This seminar will explore key concepts in ecological and environmental thought in Latin America. One of the world’s most biodiverse regions, Latin America has suffered environmental damage at a disproportionate scale as a result of mining, deforestation, industrial contamination, monocrop agriculture, and other forms of habit destruction. Recent years have seen a huge increase in local conflicts over environmental issues as well as a growth in organizations that link local activists to regional and transnational networks.
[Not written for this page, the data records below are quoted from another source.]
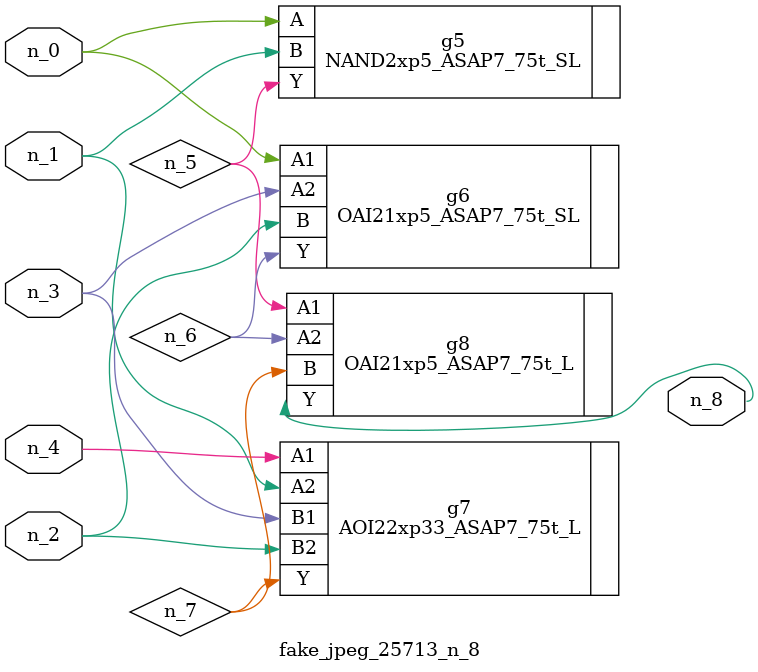
<source format=v>
module fake_jpeg_25713_n_8 (n_3, n_2, n_1, n_0, n_4, n_8);

input n_3;
input n_2;
input n_1;
input n_0;
input n_4;

output n_8;

wire n_6;
wire n_5;
wire n_7;

NAND2xp5_ASAP7_75t_SL g5 ( 
.A(n_0),
.B(n_1),
.Y(n_5)
);

OAI21xp5_ASAP7_75t_SL g6 ( 
.A1(n_0),
.A2(n_3),
.B(n_2),
.Y(n_6)
);

AOI22xp33_ASAP7_75t_L g7 ( 
.A1(n_4),
.A2(n_1),
.B1(n_3),
.B2(n_2),
.Y(n_7)
);

OAI21xp5_ASAP7_75t_L g8 ( 
.A1(n_5),
.A2(n_6),
.B(n_7),
.Y(n_8)
);


endmodule
</source>
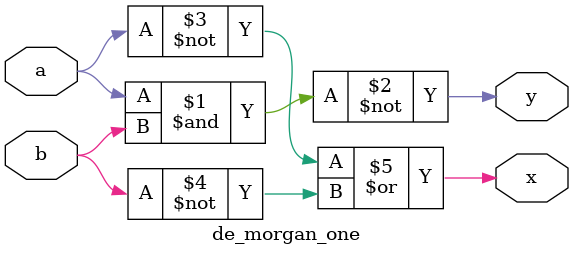
<source format=v>
module de_morgan_one(a,b,x,y);
	input a,b;
	output y;
	output x;
	assign y=~(a&b);
	assign x=~(a)|~(b);
endmodule
</source>
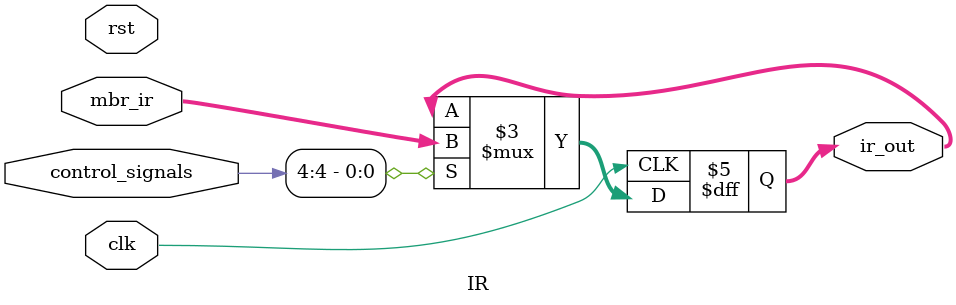
<source format=v>
`timescale 1ns / 1ps

module IR(
    input clk,
    input rst,
    input [31:0]control_signals,//C4,               // MBR to IR
    input [7:0] mbr_ir,
    output reg [7:0] ir_out=0
);

    always @(posedge clk )
    begin
//        if (~rst)
//            ir_out <= 0;
//        else
//        begin
            if(control_signals[4])
                ir_out <= mbr_ir;
//        end
    end

endmodule // IR
</source>
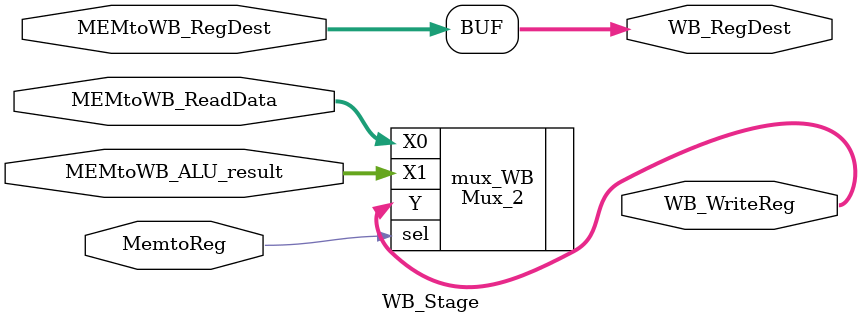
<source format=v>
module WB_Stage(
    // datapath input
    input wire [31:0] MEMtoWB_ReadData,
    input wire [31:0] MEMtoWB_ALU_result,
    input wire [4:0] MEMtoWB_RegDest,

    // control input
    input wire MemtoReg,

    // datapath output
    output wire [31:0] WB_WriteReg,
    output wire [4:0] WB_RegDest
    );
    
    Mux_2 mux_WB
    (
        .X0(MEMtoWB_ReadData), .X1(MEMtoWB_ALU_result),
        .sel(MemtoReg),
        .Y(WB_WriteReg)
    );

    assign WB_RegDest = MEMtoWB_RegDest;
    
endmodule

</source>
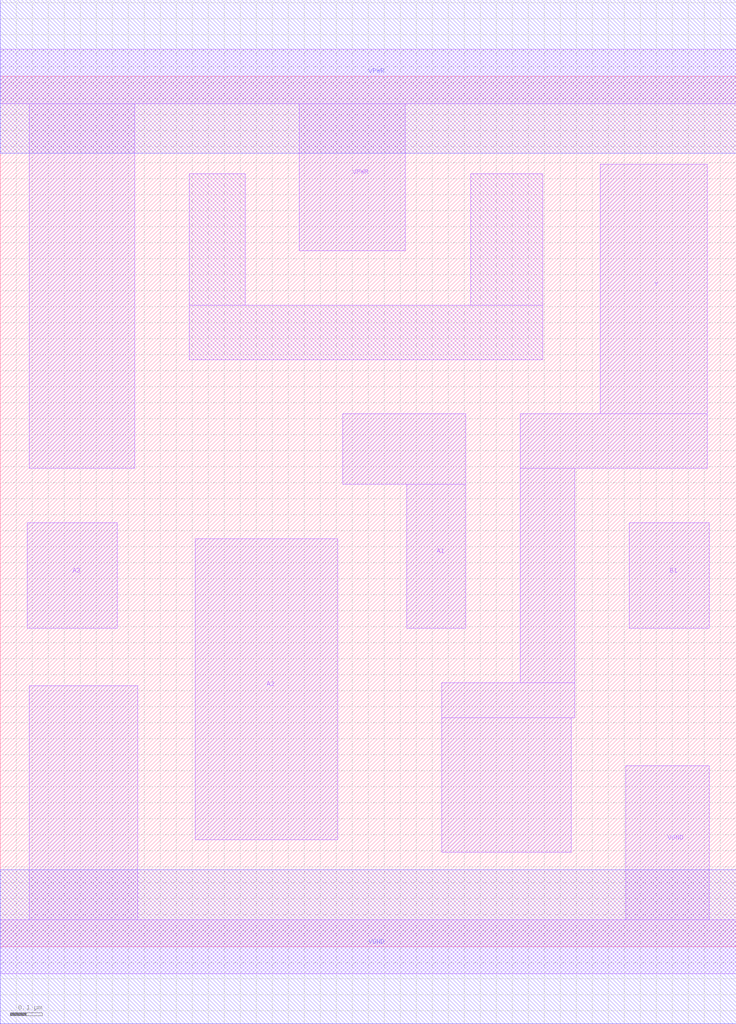
<source format=lef>
# Copyright 2020 The SkyWater PDK Authors
#
# Licensed under the Apache License, Version 2.0 (the "License");
# you may not use this file except in compliance with the License.
# You may obtain a copy of the License at
#
#     https://www.apache.org/licenses/LICENSE-2.0
#
# Unless required by applicable law or agreed to in writing, software
# distributed under the License is distributed on an "AS IS" BASIS,
# WITHOUT WARRANTIES OR CONDITIONS OF ANY KIND, either express or implied.
# See the License for the specific language governing permissions and
# limitations under the License.
#
# SPDX-License-Identifier: Apache-2.0

VERSION 5.5 ;
NAMESCASESENSITIVE ON ;
BUSBITCHARS "[]" ;
DIVIDERCHAR "/" ;
MACRO sky130_fd_sc_hd__a31oi_1
  CLASS CORE ;
  SOURCE USER ;
  ORIGIN  0.000000  0.000000 ;
  SIZE  2.300000 BY  2.720000 ;
  SYMMETRY X Y R90 ;
  SITE unithd ;
  PIN A1
    ANTENNAGATEAREA  0.247500 ;
    DIRECTION INPUT ;
    USE SIGNAL ;
    PORT
      LAYER li1 ;
        RECT 1.070000 1.445000 1.455000 1.665000 ;
        RECT 1.270000 0.995000 1.455000 1.445000 ;
    END
  END A1
  PIN A2
    ANTENNAGATEAREA  0.247500 ;
    DIRECTION INPUT ;
    USE SIGNAL ;
    PORT
      LAYER li1 ;
        RECT 0.610000 0.335000 1.055000 1.275000 ;
    END
  END A2
  PIN A3
    ANTENNAGATEAREA  0.247500 ;
    DIRECTION INPUT ;
    USE SIGNAL ;
    PORT
      LAYER li1 ;
        RECT 0.085000 0.995000 0.365000 1.325000 ;
    END
  END A3
  PIN B1
    ANTENNAGATEAREA  0.247500 ;
    DIRECTION INPUT ;
    USE SIGNAL ;
    PORT
      LAYER li1 ;
        RECT 1.965000 0.995000 2.215000 1.325000 ;
    END
  END B1
  PIN Y
    ANTENNADIFFAREA  0.481250 ;
    DIRECTION OUTPUT ;
    USE SIGNAL ;
    PORT
      LAYER li1 ;
        RECT 1.380000 0.295000 1.785000 0.715000 ;
        RECT 1.380000 0.715000 1.795000 0.825000 ;
        RECT 1.625000 0.825000 1.795000 1.495000 ;
        RECT 1.625000 1.495000 2.210000 1.665000 ;
        RECT 1.875000 1.665000 2.210000 2.445000 ;
    END
  END Y
  PIN VGND
    DIRECTION INOUT ;
    SHAPE ABUTMENT ;
    USE GROUND ;
    PORT
      LAYER li1 ;
        RECT 0.000000 -0.085000 2.300000 0.085000 ;
        RECT 0.090000  0.085000 0.430000 0.815000 ;
        RECT 1.955000  0.085000 2.215000 0.565000 ;
    END
    PORT
      LAYER met1 ;
        RECT 0.000000 -0.240000 2.300000 0.240000 ;
    END
  END VGND
  PIN VNB
    DIRECTION INOUT ;
    USE GROUND ;
    PORT
    END
  END VNB
  PIN VPB
    DIRECTION INOUT ;
    USE POWER ;
    PORT
    END
  END VPB
  PIN VPWR
    DIRECTION INOUT ;
    SHAPE ABUTMENT ;
    USE POWER ;
    PORT
      LAYER li1 ;
        RECT 0.000000 2.635000 2.300000 2.805000 ;
        RECT 0.090000 1.495000 0.420000 2.635000 ;
        RECT 0.935000 2.175000 1.265000 2.635000 ;
    END
    PORT
      LAYER met1 ;
        RECT 0.000000 2.480000 2.300000 2.960000 ;
    END
  END VPWR
  OBS
    LAYER li1 ;
      RECT 0.590000 1.835000 1.695000 2.005000 ;
      RECT 0.590000 2.005000 0.765000 2.415000 ;
      RECT 1.470000 2.005000 1.695000 2.415000 ;
  END
END sky130_fd_sc_hd__a31oi_1
END LIBRARY

</source>
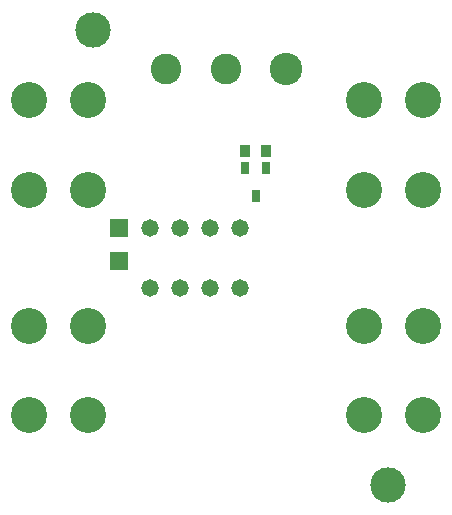
<source format=gbs>
G75*
%MOIN*%
%OFA0B0*%
%FSLAX25Y25*%
%IPPOS*%
%LPD*%
%AMOC8*
5,1,8,0,0,1.08239X$1,22.5*
%
%ADD10C,0.11824*%
%ADD11C,0.12020*%
%ADD12R,0.03150X0.04331*%
%ADD13C,0.10800*%
%ADD14C,0.10249*%
%ADD15R,0.03543X0.04331*%
%ADD16R,0.05906X0.05906*%
%ADD17C,0.05820*%
D10*
X0176965Y0032555D03*
X0078540Y0184130D03*
D11*
X0057083Y0055783D03*
X0076768Y0055783D03*
X0076768Y0085705D03*
X0057083Y0085705D03*
X0057083Y0130980D03*
X0076768Y0130980D03*
X0076768Y0160902D03*
X0057083Y0160902D03*
X0168894Y0160902D03*
X0188579Y0160902D03*
X0188579Y0130980D03*
X0168894Y0130980D03*
X0168894Y0085705D03*
X0188579Y0085705D03*
X0188579Y0055783D03*
X0168894Y0055783D03*
D12*
X0132674Y0128815D03*
X0136217Y0138264D03*
X0129131Y0138264D03*
D13*
X0142831Y0171335D03*
D14*
X0122831Y0171335D03*
X0102831Y0171335D03*
D15*
X0129131Y0143776D03*
X0136217Y0143776D03*
D16*
X0087005Y0118185D03*
X0087005Y0107161D03*
D17*
X0097635Y0098343D03*
X0107635Y0098343D03*
X0117635Y0098343D03*
X0127635Y0098343D03*
X0127635Y0118343D03*
X0117635Y0118343D03*
X0107635Y0118343D03*
X0097635Y0118343D03*
M02*

</source>
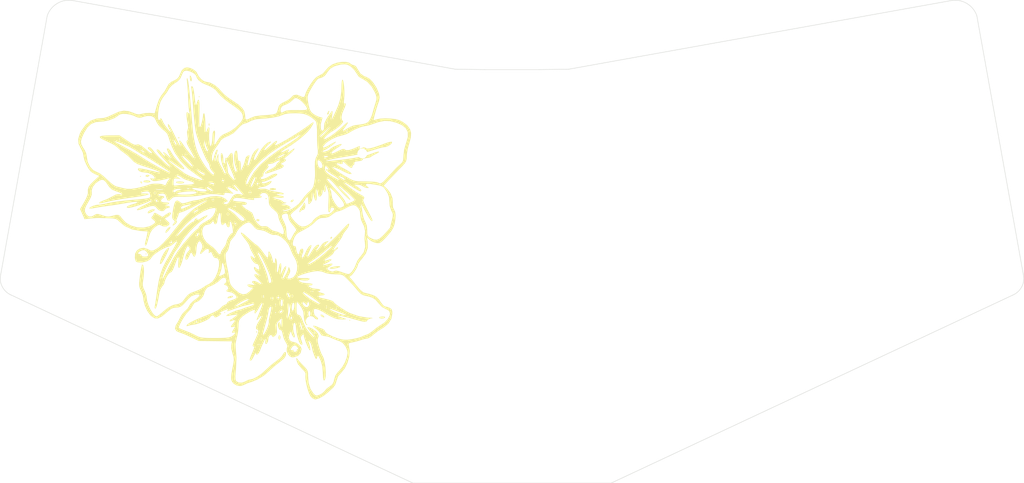
<source format=kicad_pcb>
(kicad_pcb (version 20211014) (generator pcbnew)

  (general
    (thickness 1.6)
  )

  (paper "A4")
  (title_block
    (title "Bottom Plate for Amarilis Keyboard")
    (date "2023-03-17")
    (rev "1.0")
    (company "@tangzero")
  )

  (layers
    (0 "F.Cu" signal)
    (31 "B.Cu" signal)
    (32 "B.Adhes" user "B.Adhesive")
    (33 "F.Adhes" user "F.Adhesive")
    (34 "B.Paste" user)
    (35 "F.Paste" user)
    (36 "B.SilkS" user "B.Silkscreen")
    (37 "F.SilkS" user "F.Silkscreen")
    (38 "B.Mask" user)
    (39 "F.Mask" user)
    (40 "Dwgs.User" user "User.Drawings")
    (41 "Cmts.User" user "User.Comments")
    (42 "Eco1.User" user "User.Eco1")
    (43 "Eco2.User" user "User.Eco2")
    (44 "Edge.Cuts" user)
    (45 "Margin" user)
    (46 "B.CrtYd" user "B.Courtyard")
    (47 "F.CrtYd" user "F.Courtyard")
    (48 "B.Fab" user)
    (49 "F.Fab" user)
    (50 "User.1" user)
    (51 "User.2" user)
    (52 "User.3" user)
    (53 "User.4" user)
    (54 "User.5" user)
    (55 "User.6" user)
    (56 "User.7" user)
    (57 "User.8" user)
    (58 "User.9" user)
  )

  (setup
    (pad_to_mask_clearance 0)
    (pcbplotparams
      (layerselection 0x0001020_7ffffffe)
      (disableapertmacros false)
      (usegerberextensions false)
      (usegerberattributes true)
      (usegerberadvancedattributes true)
      (creategerberjobfile true)
      (svguseinch false)
      (svgprecision 6)
      (excludeedgelayer true)
      (plotframeref false)
      (viasonmask false)
      (mode 1)
      (useauxorigin false)
      (hpglpennumber 1)
      (hpglpenspeed 20)
      (hpglpendiameter 15.000000)
      (dxfpolygonmode true)
      (dxfimperialunits true)
      (dxfusepcbnewfont true)
      (psnegative false)
      (psa4output false)
      (plotreference true)
      (plotvalue true)
      (plotinvisibletext false)
      (sketchpadsonfab false)
      (subtractmaskfromsilk false)
      (outputformat 1)
      (mirror false)
      (drillshape 0)
      (scaleselection 1)
      (outputdirectory "../../../../Downloads/amarilis/")
    )
  )

  (net 0 "")

  (footprint "kbd:thread_m2" (layer "F.Cu") (at 100.907806 119.284026))

  (footprint "kbd:thread_m2" (layer "F.Cu") (at 148.015842 144.252025))

  (footprint "kbd:thread_m2" (layer "F.Cu") (at 58.613345 59.228174))

  (footprint "kbd:thread_m2" (layer "F.Cu") (at 112.976295 80.034293))

  (footprint "kbd:thread_m2" (layer "F.Cu") (at 237.418722 59.228173))

  (footprint "kbd:thread_m2" (layer "F.Cu") (at 183.055772 80.034293))

  (footprint "custom:amarilis" (layer "F.Cu") (at 84.5 98.75))

  (footprint "kbd:thread_m2" (layer "F.Cu") (at 245.953531 107.631475))

  (footprint "kbd:thread_m2" (layer "F.Cu") (at 195.124261 119.284026))

  (footprint "kbd:thread_m2" (layer "F.Cu") (at 50.078536 107.631475))

  (gr_line (start 141.6 60.4) (end 154.4 60.4) (layer "Edge.Cuts") (width 0.1) (tstamp 320c9a33-3b73-4eb0-a913-cff51d7981d8))
  (gr_line (start 124.8 157.2) (end 171.25 157.2) (layer "Edge.Cuts") (width 0.1) (tstamp 3aaa2310-b230-4e93-9694-e5a1422ede3e))
  (gr_line (start 161.35 60.3) (end 154.4 60.4) (layer "Edge.Cuts") (width 0.1) (tstamp 6fbd6d5c-d06d-4a1b-9539-c605e1fffcea))
  (gr_line (start 141.6 60.4) (end 134.7 60.3) (layer "Edge.Cuts") (width 0.1) (tstamp 70e2fc06-343b-4d13-af35-d5b5402741cd))
  (gr_line (start 28.2 109) (end 39.2 47.8) (layer "Edge.Cuts") (width 0.1) (tstamp 852926b9-4bad-471f-b8b6-889830ee047e))
  (gr_line (start 265.25 113.2) (end 171.25 157.2) (layer "Edge.Cuts") (width 0.1) (tstamp 8df94c63-7c77-4e11-b8d5-b9a6dae942d3))
  (gr_arc (start 30.8 113.2) (mid 28.83524 111.511518) (end 28.2 109) (layer "Edge.Cuts") (width 0.1) (tstamp 9cdf9637-d3dc-42de-b9d8-d0d1bedda268))
  (gr_line (start 161.35 60.3) (end 251.05 44.2) (layer "Edge.Cuts") (width 0.1) (tstamp 9f092f1b-3321-473d-a3df-dd1f3b21aea1))
  (gr_arc (start 267.85 109) (mid 267.21476 111.511518) (end 265.25 113.2) (layer "Edge.Cuts") (width 0.1) (tstamp b08995e9-888d-4ce8-8484-568a3fa883ab))
  (gr_line (start 256.85 47.8) (end 267.85 109) (layer "Edge.Cuts") (width 0.1) (tstamp bdbc5695-aba5-4540-8e26-9840d2db55e0))
  (gr_line (start 124.8 157.2) (end 30.8 113.2) (layer "Edge.Cuts") (width 0.1) (tstamp df5b5447-6d46-4912-85e6-391f0900b895))
  (gr_line (start 45 44.2) (end 134.7 60.3) (layer "Edge.Cuts") (width 0.1) (tstamp e01ef4fa-1319-4bd2-a328-7326b53da23f))
  (gr_arc (start 39.2 47.8) (mid 41.456213 44.962788) (end 45 44.2) (layer "Edge.Cuts") (width 0.1) (tstamp e51b3da0-dedc-431d-bd01-26dd276ab3fb))
  (gr_arc (start 251.05 44.2) (mid 254.593787 44.962788) (end 256.85 47.8) (layer "Edge.Cuts") (width 0.1) (tstamp f83cb339-676d-4f6a-9a34-c066d2337780))

)

</source>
Political ecology and environmental thought have unfolded in Latin America as a distinctively interdisciplinary and intercultural set of paradigms and practices that are often forged at the intersection of academia and activism. These approaches also seek to decolonize knowledge by facilitating a critical dialogue between Western science and traditional (indigenous) ecological knowledge. Guided by the work of thinkers such as Enrique Leff, Eduardo Gudynas, Arturo Escobar, Maristella Svampa, and Leonardo Boff, we will focus on several themes that have developed in Latin American ecological thought in recent decades, including the coloniality of nature, relational ontologies, biocentrism, buen vivir, the ethics of care, the rights of nature, and the commons. As a case study, we will explore the debates around transgenic maize in Mexico and how these were staged in exhibitions produced by the interdisciplinary research group Arte+Ciencia in 2012-14.